Mondéjar DOP
- Mondéjar DOP in the province of Guadalajara in the region of Castile-La Mancha
- Official name: D.O.P. Mondéjar
- Type: Denominación de Origen Protegida (DOP)
- Year established: 1996
- Country: Spain
- Size of planted vineyards: 446 hectares (1,102 acres)
- No. of wineries: 2
- Wine produced: 1,519 hectolitres
- Comments: Data for 2016 / 2017

= Mondéjar (DO) =

Wine-growing region in central Spain

Mondéjar is a Spanish Denominación de Origen Protegida (DOP) for wines located in the southeast corner of the province of Guadalajara (Castile-La Mancha, Spain), around the town of Mondéjar. It covers 19 municipalities, the most important one being Sacedón.

==History==
Wine has been produced in this area for centuries, due to the strategic position that Mondéjar occupies on the road between Madrid and Valencia. The traditional market for the wines was strictly local. Originally, Mondéjar wines were classified as Vinos de la Tierra, but they acquired official DO status in 1997.

==Climate==
Surprisingly, despite being in the centre of the Iberian peninsula, the area around Mondéjar possesses a Mediterranean climate due to the easterly winds and the altitude. Even so, temperatures in summer are high (40°C max) and low in winter (-8°C max) with strong possibilities of frost even in April. Average annual rainfall is 500 mm.

==Soils==
The land covered by Mondéjar DOP is generally gentle rolling hills. It borders on the Vinos de Madrid DOP to the west and on the La Mancha DOP to the south.
The vineyards are at a height of about 800 m above sea level. In the southeast, around the town of Mondéjar itself, the vines are planted on red soil on lime bearing clay sediments, not very rocky and rich in potassium. In the north, around the town of Sacedón, the soils are dark, on marl, sandy and poor in nitrogen, magnesium and phosphates. In both zones, the subsoil is deep, has good permeability and is poor in organic matter.

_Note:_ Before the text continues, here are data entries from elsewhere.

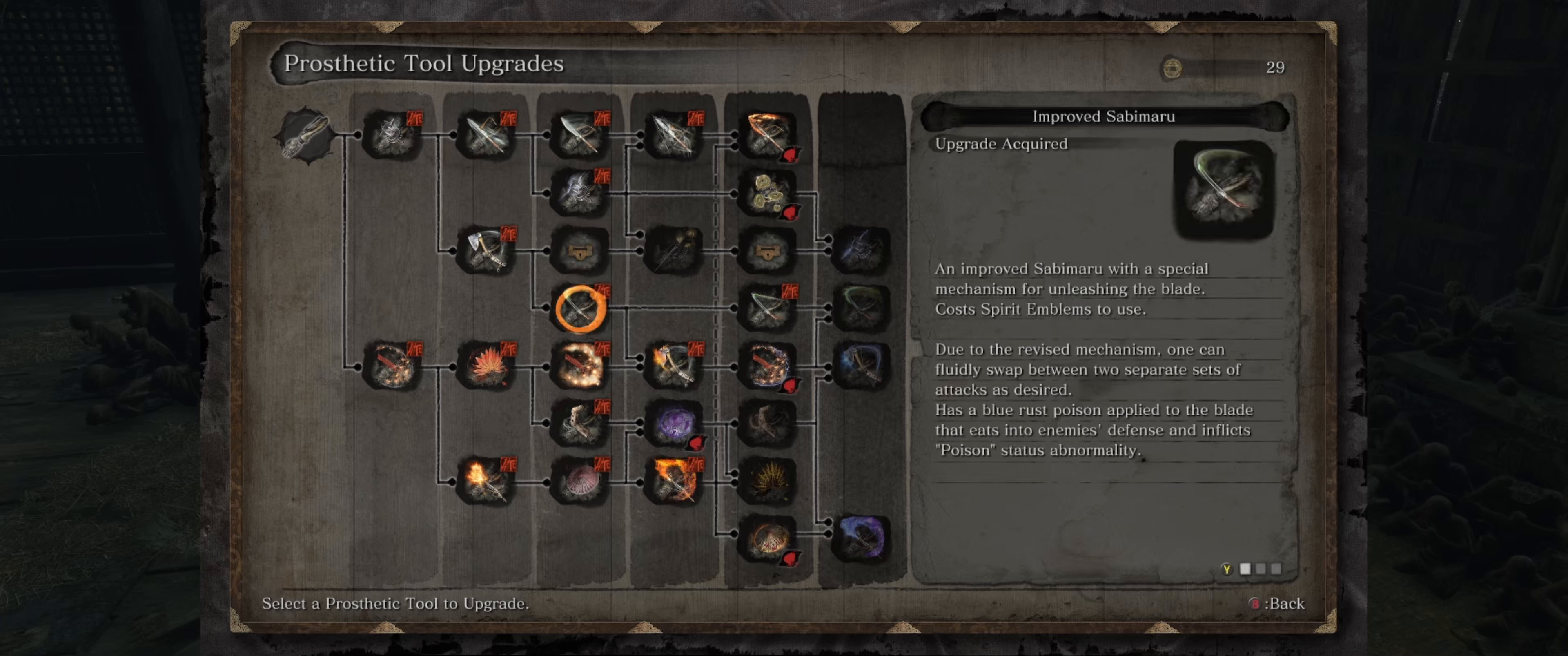
{"buttons": ["DPAD_RIGHT"], "left_stick": "center", "right_stick": "center", "events": [[16, "DPAD_DOWN", "down"], [133, "DPAD_DOWN", "up"], [466, "DPAD_RIGHT", "down"]]}
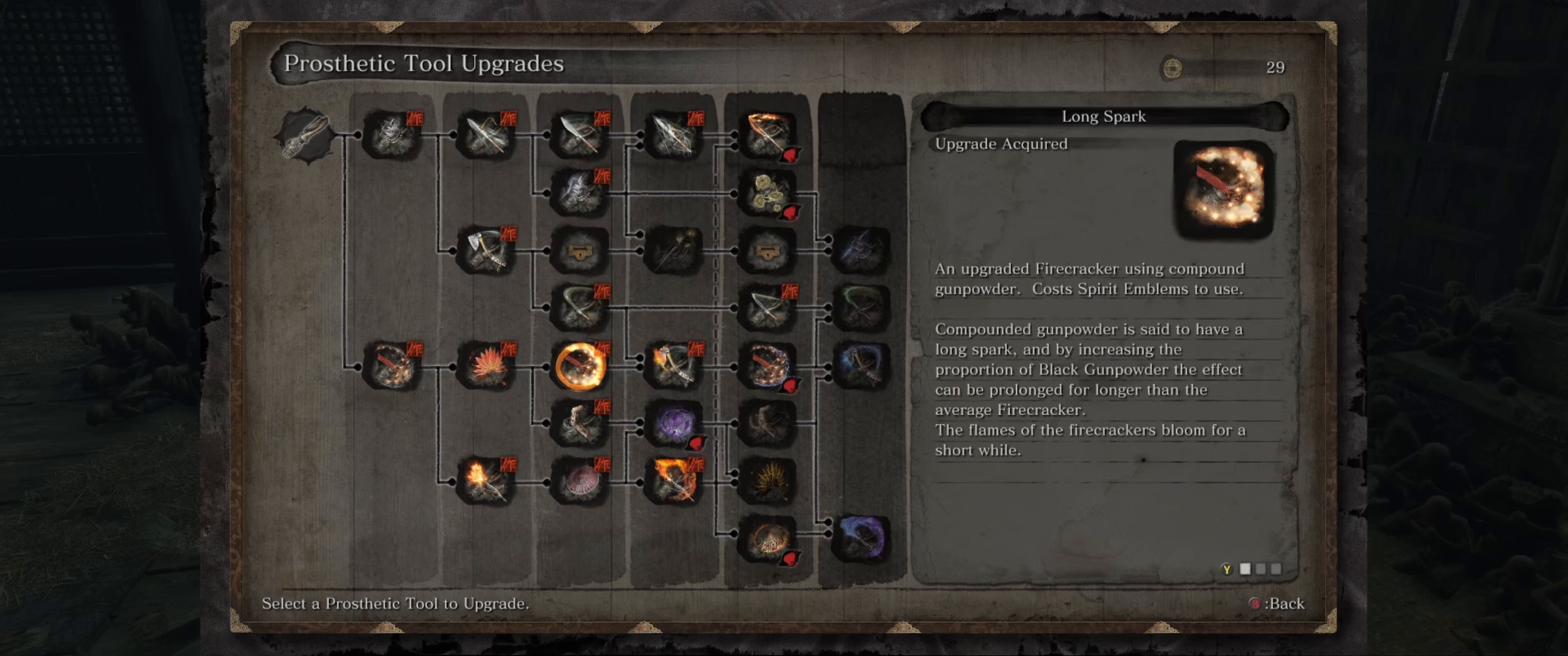
{"buttons": ["DPAD_RIGHT"], "left_stick": "center", "right_stick": "center", "events": [[83, "DPAD_RIGHT", "up"], [266, "DPAD_DOWN", "down"], [366, "DPAD_DOWN", "up"], [466, "DPAD_RIGHT", "down"]]}
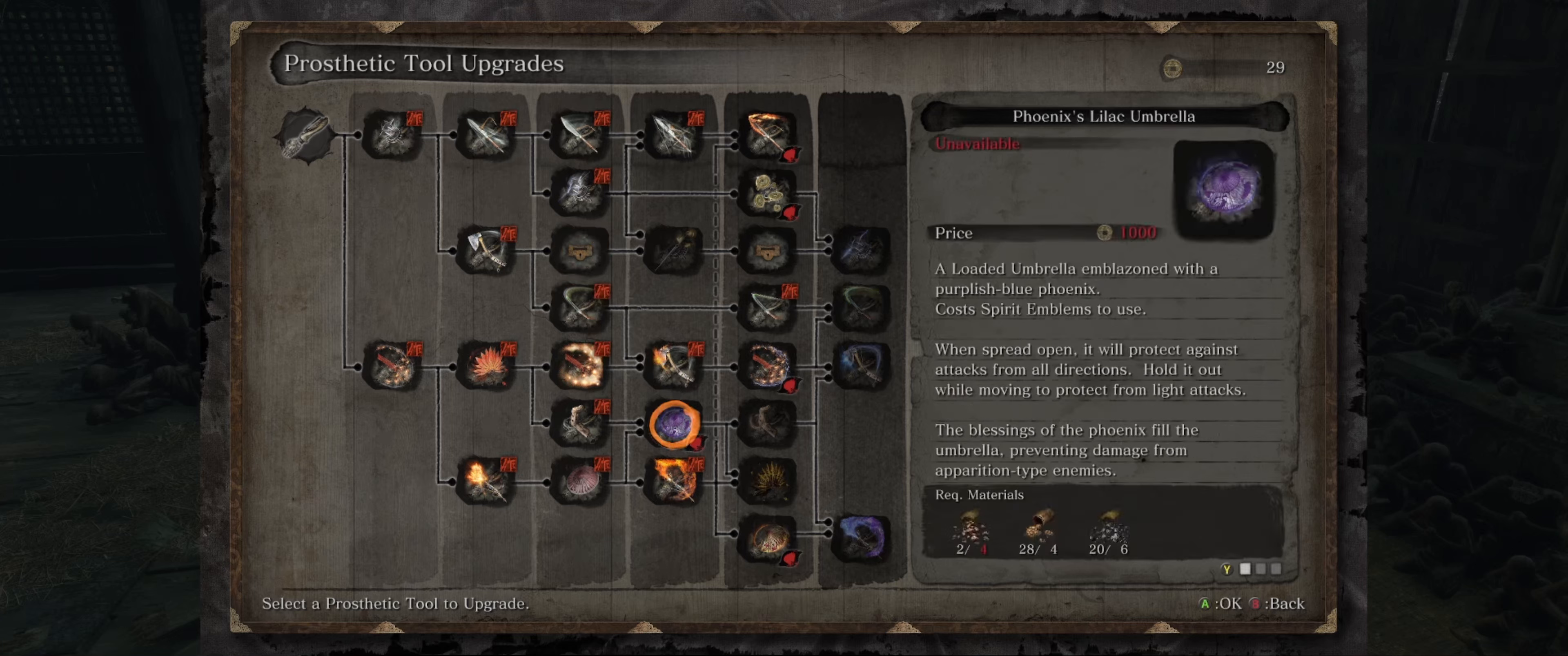
{"buttons": [], "left_stick": "center", "right_stick": "center", "events": [[116, "DPAD_RIGHT", "up"]]}
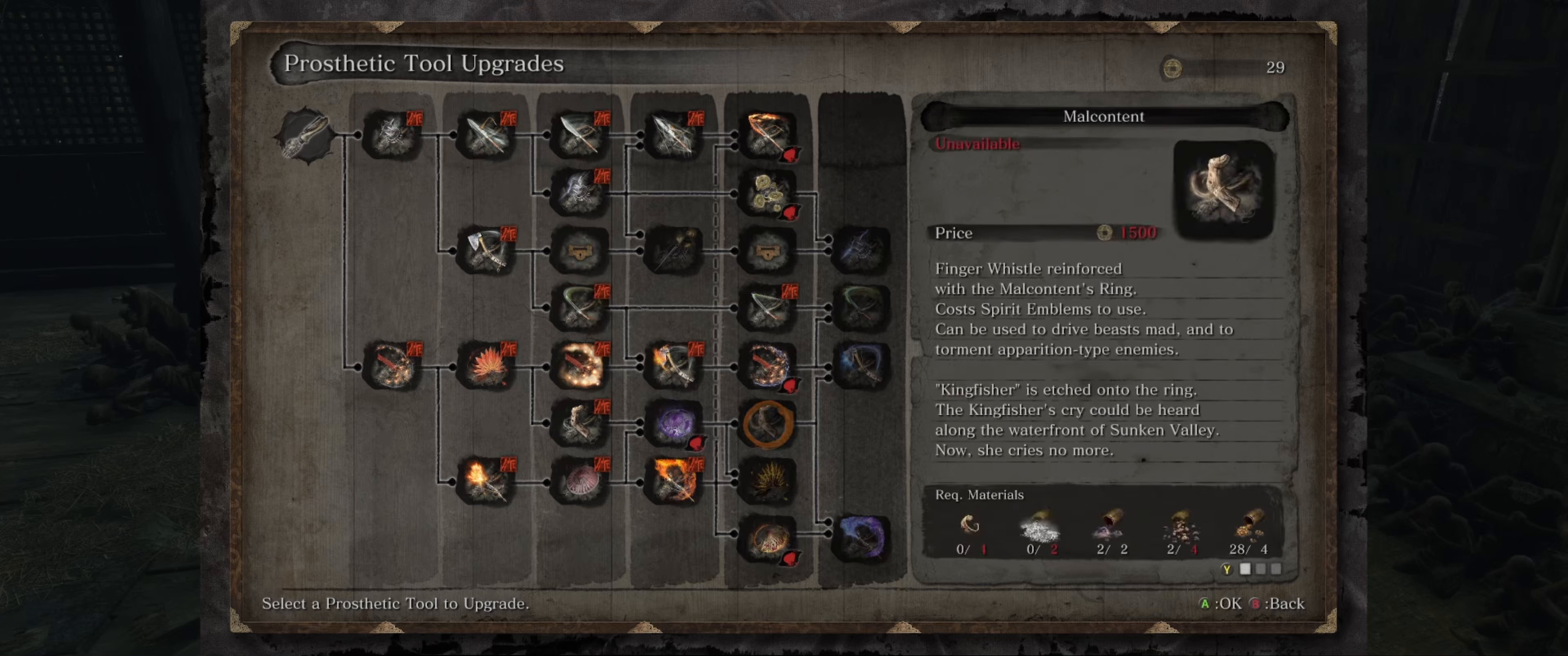
{"buttons": [], "left_stick": "center", "right_stick": "center", "events": []}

==Authorised Grape Varieties==
The authorised grape varieties are:
- Red: Tempranillo, Cabernet Sauvignon, Syrah, and Garnacha

- White: Macabeo, Malvar, Sauvignon Blanc, and Torrontés

==Viticulture==
The first leaf burst on the vines is in mid-March and the leaves start to fall at the beginning of November. 50% of the vines covered by the DOP are over 25 years old and produce an average of 5–6 kg/vine. The vine planting density is low at an average of 1,100 vines/ha.